Besides wild pigs there are the cats, of course, and Ben says that the dingoes we glimpse sometimes and hear almost every evening can probably trace their roots back to the hunting dogs that arrived here with the first humans somewhere between 40,000 and 70,000 years ago.

Buckle told us that out in the most remote areas of the outback where he worked when he was younger and less battered, there are big herds of feral camels and wild donkeys that have to be culled regularly by marksmen shooting from low flying helicopters. These are the legacy of the pack animals that were used as transport way out in the driest parts of the country a century and more ago. The camels were imported originally from Afghanistan along with their Afghan handlers, and while the Afghans have either long since gone home or blended into the Australian melting pot, their camels have resolutely stayed aloof and apart, competing with the kangeroos and donkeys for a living far out in the bush where nobody complains about their appalling personal hygiene.

We don’t have camels or donkeys on Cockatoo Creek, but we do have at least one herd of wild horses, and probably two. They range where they like across the station with no regard to the fences, so it’s hard to keep track of their numbers or their herd groupings.

Ben thinks there are around thirty of these feral horses, or brumbies, on the property, which is too many for a couple of important reasons. The first is obviously that horses eat and drink as much as cattle, and we don’t have any forage or water to spare. The second much more serious problem is that the herd - or both herds - will include at least one mature stallion and a handful of ambitious colts, all of whom will do their damnedest to get to our stockhorse mares when they smell them coming into season.

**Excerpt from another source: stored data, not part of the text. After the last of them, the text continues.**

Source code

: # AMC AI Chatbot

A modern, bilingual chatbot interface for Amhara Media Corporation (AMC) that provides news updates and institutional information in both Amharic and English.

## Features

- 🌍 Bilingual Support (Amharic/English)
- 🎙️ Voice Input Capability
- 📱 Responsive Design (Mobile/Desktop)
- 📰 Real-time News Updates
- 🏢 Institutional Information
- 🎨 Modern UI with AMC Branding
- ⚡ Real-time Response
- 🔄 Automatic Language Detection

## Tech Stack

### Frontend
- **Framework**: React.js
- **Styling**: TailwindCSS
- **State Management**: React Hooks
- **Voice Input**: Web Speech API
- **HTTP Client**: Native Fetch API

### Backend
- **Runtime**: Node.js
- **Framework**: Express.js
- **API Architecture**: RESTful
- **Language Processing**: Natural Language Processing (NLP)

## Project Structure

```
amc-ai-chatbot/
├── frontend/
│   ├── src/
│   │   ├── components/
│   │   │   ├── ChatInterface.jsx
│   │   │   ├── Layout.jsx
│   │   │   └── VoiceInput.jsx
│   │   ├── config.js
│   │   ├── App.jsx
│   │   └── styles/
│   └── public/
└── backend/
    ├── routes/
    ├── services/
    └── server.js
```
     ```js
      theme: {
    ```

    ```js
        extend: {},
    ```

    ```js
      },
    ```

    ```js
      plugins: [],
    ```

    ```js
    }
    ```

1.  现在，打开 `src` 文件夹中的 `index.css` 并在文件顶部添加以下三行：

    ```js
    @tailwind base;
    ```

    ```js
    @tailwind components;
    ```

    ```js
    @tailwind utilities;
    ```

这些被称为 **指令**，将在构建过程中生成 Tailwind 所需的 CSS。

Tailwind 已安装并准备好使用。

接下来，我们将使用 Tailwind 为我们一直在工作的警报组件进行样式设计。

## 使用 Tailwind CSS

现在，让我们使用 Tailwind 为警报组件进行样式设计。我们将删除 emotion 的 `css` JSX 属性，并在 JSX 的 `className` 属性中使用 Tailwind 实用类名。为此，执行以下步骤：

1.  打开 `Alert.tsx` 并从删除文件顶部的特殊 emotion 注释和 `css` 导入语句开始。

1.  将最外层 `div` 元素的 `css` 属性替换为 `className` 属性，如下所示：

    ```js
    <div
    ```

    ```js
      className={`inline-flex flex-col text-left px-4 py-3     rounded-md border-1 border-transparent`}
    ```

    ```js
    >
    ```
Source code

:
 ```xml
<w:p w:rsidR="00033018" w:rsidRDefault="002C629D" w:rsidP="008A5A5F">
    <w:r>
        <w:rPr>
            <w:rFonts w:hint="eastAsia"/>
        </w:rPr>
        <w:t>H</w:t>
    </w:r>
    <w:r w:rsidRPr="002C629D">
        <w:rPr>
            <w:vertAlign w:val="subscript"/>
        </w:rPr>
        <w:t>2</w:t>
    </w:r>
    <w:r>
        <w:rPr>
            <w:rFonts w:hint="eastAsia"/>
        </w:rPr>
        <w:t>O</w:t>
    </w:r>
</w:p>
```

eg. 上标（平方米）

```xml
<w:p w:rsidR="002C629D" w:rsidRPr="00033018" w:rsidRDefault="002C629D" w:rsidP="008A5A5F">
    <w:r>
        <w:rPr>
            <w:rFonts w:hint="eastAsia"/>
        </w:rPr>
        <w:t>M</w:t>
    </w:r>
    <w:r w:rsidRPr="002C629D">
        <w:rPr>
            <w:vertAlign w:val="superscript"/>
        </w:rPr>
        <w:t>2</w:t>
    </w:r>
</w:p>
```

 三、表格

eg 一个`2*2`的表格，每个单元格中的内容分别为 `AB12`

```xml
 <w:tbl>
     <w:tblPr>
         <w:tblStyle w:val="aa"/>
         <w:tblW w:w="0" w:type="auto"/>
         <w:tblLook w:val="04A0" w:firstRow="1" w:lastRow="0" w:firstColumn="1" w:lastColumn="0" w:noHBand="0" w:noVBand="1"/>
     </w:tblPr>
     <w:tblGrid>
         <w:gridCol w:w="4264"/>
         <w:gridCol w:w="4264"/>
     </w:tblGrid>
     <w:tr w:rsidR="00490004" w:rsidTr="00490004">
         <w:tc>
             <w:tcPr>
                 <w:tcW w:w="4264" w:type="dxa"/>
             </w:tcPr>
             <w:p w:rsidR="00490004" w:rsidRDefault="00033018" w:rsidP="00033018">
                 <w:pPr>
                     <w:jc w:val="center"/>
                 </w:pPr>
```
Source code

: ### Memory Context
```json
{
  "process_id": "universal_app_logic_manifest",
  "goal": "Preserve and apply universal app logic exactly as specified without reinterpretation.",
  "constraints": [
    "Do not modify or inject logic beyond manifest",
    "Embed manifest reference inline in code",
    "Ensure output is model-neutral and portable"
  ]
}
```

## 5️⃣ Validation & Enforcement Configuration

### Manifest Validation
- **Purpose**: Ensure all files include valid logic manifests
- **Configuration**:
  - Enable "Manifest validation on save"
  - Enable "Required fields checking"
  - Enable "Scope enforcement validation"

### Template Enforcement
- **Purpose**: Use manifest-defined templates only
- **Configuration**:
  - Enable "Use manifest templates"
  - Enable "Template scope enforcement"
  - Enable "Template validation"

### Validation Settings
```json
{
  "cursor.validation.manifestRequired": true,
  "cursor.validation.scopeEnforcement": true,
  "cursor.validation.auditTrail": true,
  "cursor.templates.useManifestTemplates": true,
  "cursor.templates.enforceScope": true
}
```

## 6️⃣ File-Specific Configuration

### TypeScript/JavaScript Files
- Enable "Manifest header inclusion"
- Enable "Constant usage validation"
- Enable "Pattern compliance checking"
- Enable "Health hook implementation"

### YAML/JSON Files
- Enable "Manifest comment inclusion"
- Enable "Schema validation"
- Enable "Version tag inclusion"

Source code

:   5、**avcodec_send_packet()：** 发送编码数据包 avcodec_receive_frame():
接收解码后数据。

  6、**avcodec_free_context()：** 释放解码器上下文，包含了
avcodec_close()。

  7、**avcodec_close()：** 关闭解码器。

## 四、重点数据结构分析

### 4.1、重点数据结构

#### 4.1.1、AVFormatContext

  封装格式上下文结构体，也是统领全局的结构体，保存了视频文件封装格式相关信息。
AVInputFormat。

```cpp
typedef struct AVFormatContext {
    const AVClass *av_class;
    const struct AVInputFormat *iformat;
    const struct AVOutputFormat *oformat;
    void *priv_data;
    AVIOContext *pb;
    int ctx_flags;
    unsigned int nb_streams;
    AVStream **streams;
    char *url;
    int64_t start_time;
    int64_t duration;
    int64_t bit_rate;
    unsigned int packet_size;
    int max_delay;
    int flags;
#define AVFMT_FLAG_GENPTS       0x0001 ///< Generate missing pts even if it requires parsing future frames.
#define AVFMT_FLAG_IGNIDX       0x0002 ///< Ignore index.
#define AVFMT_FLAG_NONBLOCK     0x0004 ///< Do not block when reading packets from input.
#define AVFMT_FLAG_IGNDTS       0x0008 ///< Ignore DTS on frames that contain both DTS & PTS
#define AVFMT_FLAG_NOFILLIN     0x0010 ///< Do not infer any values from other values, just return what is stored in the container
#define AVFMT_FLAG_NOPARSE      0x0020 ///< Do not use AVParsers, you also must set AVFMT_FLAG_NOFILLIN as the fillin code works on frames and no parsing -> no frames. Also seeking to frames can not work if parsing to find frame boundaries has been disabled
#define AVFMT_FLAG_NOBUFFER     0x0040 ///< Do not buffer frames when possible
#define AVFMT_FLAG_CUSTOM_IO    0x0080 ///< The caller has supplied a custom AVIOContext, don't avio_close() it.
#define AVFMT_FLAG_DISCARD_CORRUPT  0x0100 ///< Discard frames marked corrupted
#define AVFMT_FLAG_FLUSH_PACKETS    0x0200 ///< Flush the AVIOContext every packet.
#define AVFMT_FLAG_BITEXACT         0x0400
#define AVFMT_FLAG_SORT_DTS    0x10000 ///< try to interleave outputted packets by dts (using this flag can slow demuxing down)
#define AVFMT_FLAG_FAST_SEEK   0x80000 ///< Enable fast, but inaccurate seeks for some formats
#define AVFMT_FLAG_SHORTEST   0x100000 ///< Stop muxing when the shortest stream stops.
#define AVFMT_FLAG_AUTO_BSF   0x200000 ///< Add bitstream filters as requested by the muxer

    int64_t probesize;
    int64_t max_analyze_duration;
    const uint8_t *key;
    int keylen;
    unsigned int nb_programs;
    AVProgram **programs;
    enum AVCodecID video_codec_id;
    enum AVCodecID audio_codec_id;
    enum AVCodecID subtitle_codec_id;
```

Ben has lost mares this way in the past. A brumby stallion will break through any fence to mate with a mare in season, and true to their nature the mare, or mares, are more than likely to follow him out into the bush before or after mating. Driven by their herd instincts, other stockhorses may well join the exodus.

This is going to become an even bigger cause for concern when Ben brings the Campbell’s own stud stallion over here to Cockatoo Creek from Straight Creek in a fortnight’s time, and I am very sorry to say that we have been setting the trap gates for the brumbies here for the past few weeks in an effort to try and nail the wild stallions before that happens.